In the design industry, where you’re evaluated by your outputs, it’s risky for someone like me, who can’t even get disability employment, to learn time-consuming technologies like After Effects or Three.js. In fact, I previously studied programming for 4 years but couldn’t become an ActionScript developer, and after learning backend technology for 2 years, I could only create one site to put in my portfolio, so I gave up on becoming an engineer. Then I was just learning frontend engineering with no relation to getting a job. That’s when I encountered technologies like Next.js and Shadcn/ui, as well as AI for image generation and web application mockup generation, which changed my thinking. Knowing the struggles of engineers, I — who studied design in high school (although I dropped out) — thought that by utilizing libraries created by excellent engineers to reduce coding effort and relying on AI to convert images that I can convey in words (though I struggle with visualization), I might have possibilities as a designer who can work regardless of age. There were limits to what I could learn on my own as an engineer. But I thought that with design, I might be able to become a freelancer from scratch through self-study.

Isn’t it wasteful for beginners who can get jobs just by creating landing pages?

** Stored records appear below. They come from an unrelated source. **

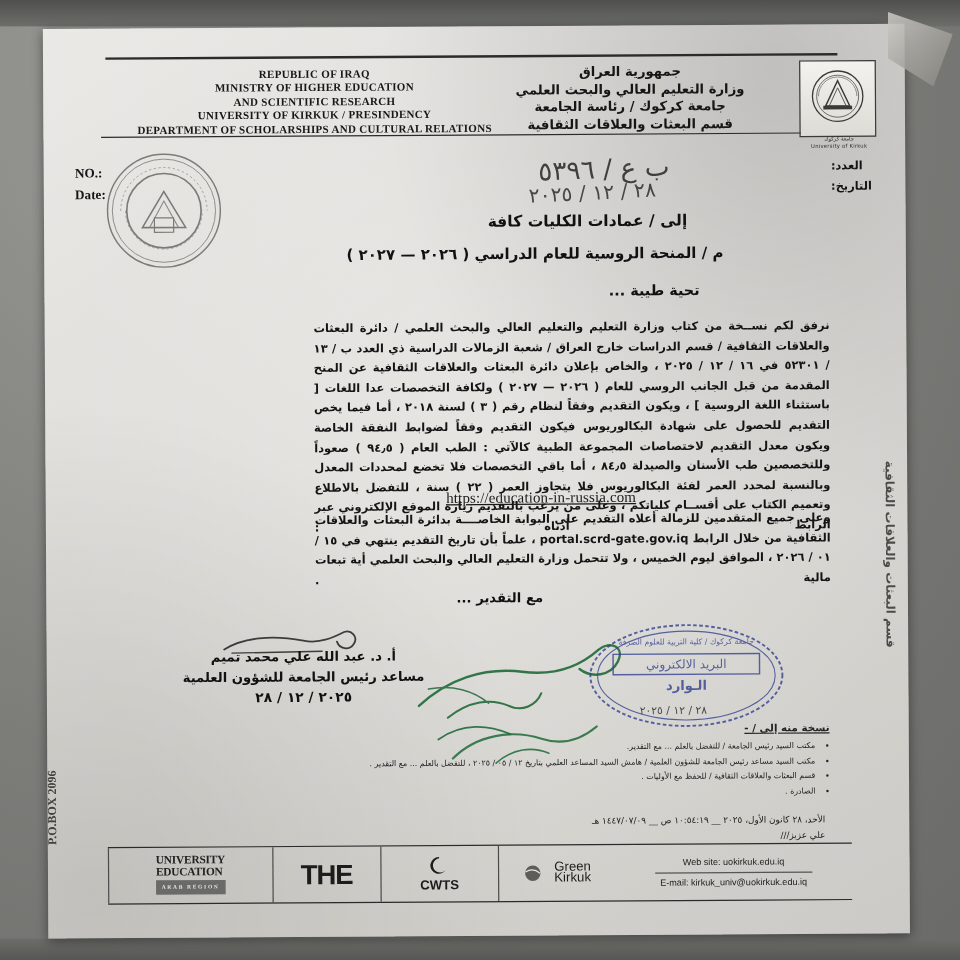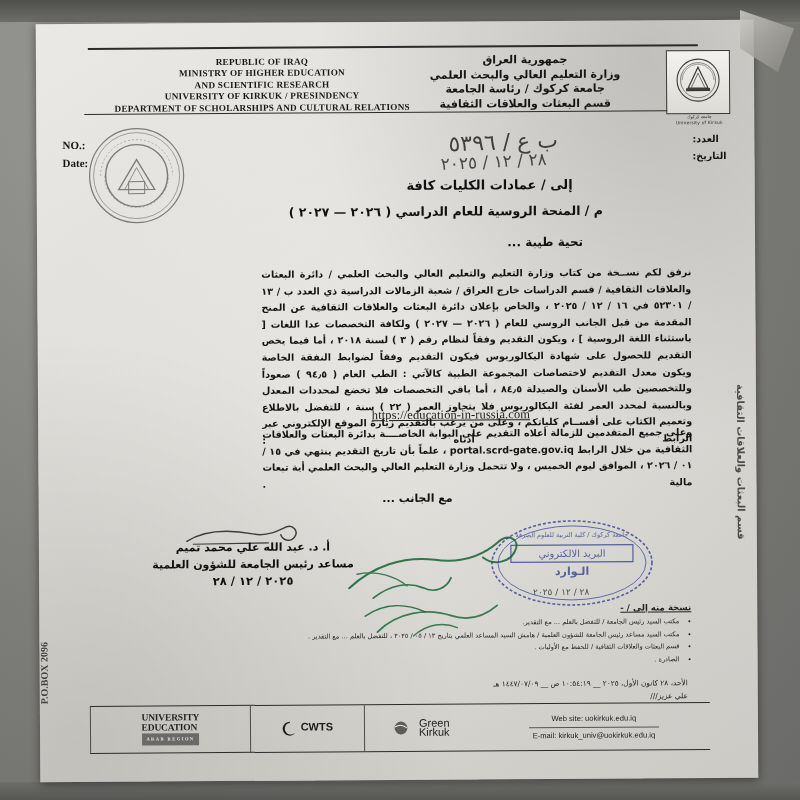--- a/index.html
+++ b/index.html
@@ -366,23 +366,23 @@
   }
   .logo-the {
     font-family: "Liberation Sans", sans-serif;
     font-weight: bold;
     font-size: 23px;
     letter-spacing: -1px;
     color: #1c1c1c;
     line-height: 20px;
   }
   .logo-cwts {
-    display: flex; gap: 3px;
+    display: flex; align-items: center; gap: 3px;
     font-family: "Liberation Sans", sans-serif;
-    font-weight: bold; font-size: 11px; color: #1c1c1c;
+    font-weight: bold; font-size: 11px; color: #1c1c1c; flex-direction: column;
   }
   .logo-green {
     display: flex; align-items: center; gap: 10px;
     font-family: "Liberation Sans", sans-serif;
     font-size: 11px; color: #1c1c1c; line-height: 9px;
   }
   .contact {
     font-family: "Liberation Sans", sans-serif;
     font-size: 7.6px;
     line-height: 15px;
@@ -461,21 +461,21 @@
       </svg>
     </div>
 
     <div class="to-line">إلى / عمادات الكليات كافة</div>
     <div class="subject-line">م / المنحة الروسية للعام الدراسي ( ٢٠٢٦ — ٢٠٢٧ )</div>
     <div class="greeting">تحية طيبة ...</div>
 
     <div class="body-text">نرفق لكم نســخة من كتاب وزارة التعليم والتعليم العالي والبحث العلمي / دائرة البعثات والعلاقات الثقافية / قسم الدراسات خارج العراق / شعبة الزمالات الدراسية ذي العدد ب / ١٣ / ٥٢٣٠١ في ١٦ / ١٢ / ٢٠٢٥ ، والخاص بإعلان دائرة البعثات والعلاقات الثقافية عن المنح المقدمة من قبل الجانب الروسي للعام ( ٢٠٢٦ — ٢٠٢٧ ) ولكافة التخصصات عدا اللغات [ باستثناء اللغة الروسية ] ، ويكون التقديم وفقاً لنظام رقم ( ٣ ) لسنة ٢٠١٨ ، أما فيما يخص التقديم للحصول على شهادة البكالوريوس فيكون التقديم وفقاً لضوابط النفقة الخاصة ويكون معدل التقديم لاختصاصات المجموعة الطبية كالآتي : الطب العام ( ٩٤٫٥ ) صعوداً وللتخصصين طب الأسنان والصيدلة ٨٤٫٥ ، أما باقي التخصصات فلا تخضع لمحددات المعدل وبالنسبة لمحدد العمر لفئة البكالوريوس فلا يتجاوز العمر ( ٢٢ ) سنة ، للتفضل بالاطلاع وتعميم الكتاب على أقســام كلياتكم ، وعلى من يرغب بالتقديم زيارة الموقع الإلكتروني عبر الرابط أدناه :</div>
     <a class="link" href="#">https://education-in-russia.com</a>
     <div class="body-text2">وعلى جميع المتقدمين للزمالة أعلاه التقديم على البوابة الخاصــــة بدائرة البعثات والعلاقات الثقافية من خلال الرابط portal.scrd-gate.gov.iq ، علماً بأن تاريخ التقديم ينتهي في ١٥ / ٠١ / ٢٠٢٦ ، الموافق ليوم الخميس ، ولا تتحمل وزارة التعليم العالي والبحث العلمي أية تبعات مالية .</div>
-    <div class="regards">مع الجانب ...</div>
+    <div class="regards">مع التقدير ...</div>
 
     <div class="sig-scribble">
       <svg width="130" height="26" viewBox="0 0 130 26" aria-hidden="true">
         <path d="M4 16 C20 6, 44 4, 70 9 C84 12, 96 6, 104 2 C110 0, 116 6, 112 12 C108 18, 100 16, 98 10" fill="none" stroke="#222" stroke-width="1.5" stroke-linecap="round"></path>
         <path d="M10 19 L86 18" fill="none" stroke="#222" stroke-width="1.2"></path>
       </svg>
     </div>
     <div class="sig-block">
       <div>أ. د. عبد الله علي محمد تميم</div>
       <div>مساعد رئيس الجامعة للشؤون العلمية</div>
@@ -527,20 +527,23 @@
     <div class="side-vertical">قسم البعثات والعلاقات الثقافية</div>
     <div class="pobox">P.O.BOX 2096</div>
 
     <div class="footer">
       <div class="fcell" style="flex:1.6">
         <div class="logo-unirank">
           <div>UNIVERSITY</div>
           <div>EDUCATION</div>
           <div class="sub">ARAB REGION</div>
         </div>
+      </div>
+      <div class="fcell" style="flex:1">
+        <div class="logo-the">THE</div>
       </div>
       <div class="fcell" style="flex:1.1">
         <div class="logo-cwts">
           <svg width="16" height="16" viewBox="0 0 16 16" aria-hidden="true">
             <path d="M8 1 a7 7 0 1 0 6 10 a6 6 0 1 1 -6 -9 Z" fill="#1c1c1c"></path>
           </svg>
           <span>CWTS</span>
         </div>
       </div>
       <div class="fcell" style="flex:1.1">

Yes, for people who are good at design, animation implementation and mockups can be put off. However, I’m someone who dropped out of art school because I wasn’t good at coming up with visual ideas. To aim for a career as a designer now, I need some kind of weapon. I’m thinking of making the attractive power of animation my weapon. That’s why I’m taking such a roundabout path and failing to produce results. I’m thinking of giving up if I can’t succeed after trying for a year, but I still can’t fully give up, so my doctor scolds me to work steadily. Working steadily means cutting off my last hope for the future. What remains is disability employment that anyone can do, but even disability employment is competitive, and with my background, clerical jobs would be difficult. I should just be patient with jobs that others dislike, living each day without hope, cherishing only delicious meals and sleep time. Being disabled, that’s unavoidable — but there’s a part of me that can’t easily abandon what I like, the efforts I’ve accumulated in the past, and my only strength: working with computers. Data entry is impossible for me; my disability characteristics make me slow and prone to mistakes, and I can’t challenge myself because I’m anxious about being fired quickly.

Additional note:

While I have over 6 years of programming learning experience, I have never worked as a programmer, so I should add that I confirmed with ChatGPT 4O whether other engineers also do what I’m doing before writing this. 4O often makes mistakes, so checking with the frontend engineer at your company would be most reliable. The engineer would probably answer like this: “If there’s an After Effects mockup showing detailed movements, I can research and implement methods that match it.” This is because in the engineering world, there’s a saying: “Reinventing the wheel is a waste of time.” In other words, there’s no point in creating something that someone else has already made.